As a former aspiring jurist and a American history buff maybe I could offer some advice. 

America's God and Country Encyclopedia of Quotations
by William J. Federer is a good resource with quotations. One of my former roommates and good buddies at this book while I was iin undergrad. It's a gold mine of quotations. 

Wallbuilders.com by David Burton has produced a number of books and resources and the VisionForum.com has some interested books and audio resources which may be of help. The Christian controversy series features a tape called Christians v. Deists. Christianity and the Constitution: The Faith of Our Founding Fathers by John Eidsmore is worth checking out. and yes even Pat Robertson's book the Ten Offenses. Get a used copy of these books from Half.com or Amazon.com.

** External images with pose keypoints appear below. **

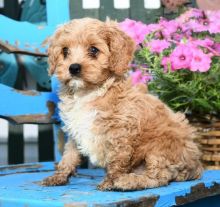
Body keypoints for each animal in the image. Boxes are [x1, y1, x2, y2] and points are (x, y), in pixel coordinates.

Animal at [42, 17, 204, 191]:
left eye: (93, 50)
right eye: (65, 51)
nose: (73, 68)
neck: (88, 93)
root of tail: (196, 165)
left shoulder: (120, 132)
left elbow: (117, 161)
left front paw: (110, 182)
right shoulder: (75, 130)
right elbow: (69, 156)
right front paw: (58, 176)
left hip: (160, 148)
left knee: (159, 178)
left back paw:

Puritan's Net has a hodgepodge of stuff-- some history stuff within a home school curriculum... I don't endorse everything, but colonial-revolutionary history is sound. Use discernment. http://www.puritans.net/curriculum/

Listen, I will acknowledge I've studied the American Founding, a great deal reject the Enlightenment mythology... but some Christians obfuscate the truth, and go so far fishing for Christians they try to "Christianize" Jefferson and Franklin who were most likely deists, and perpetual unbelievers, though they frequently spoke in Christian platitudes and highly of religion. Jefferson denied the supernatural and the atoning, death, burial and resurrection. 

John Locke merely secularized the covenant polity idea that emanated from Puritan-Calvinist theology, and the idea of institutions checking one another through corporate liberty, fortifying checks and balances was rooted in an inherent mistrust of human nature. Revisionists overemphasize influence of Montisqeeu and Locke. And Rousseau had little if any influence on the founders. The word "Federal" itself, was peculiary spelled foederalist, as the root word foedus denoted "covenant." Some are not aware, but the Constitution itself, is signed "In the Year of the Lord..." What Lord would that be? It's not King George or Lord Cornwallis.

Best wishes in your studies.

[Edited on 1-2-2005 by Puritanhead]


----------



## ANT (Dec 16, 2004)

Thanks for the info. I will take the time to look into these.


----------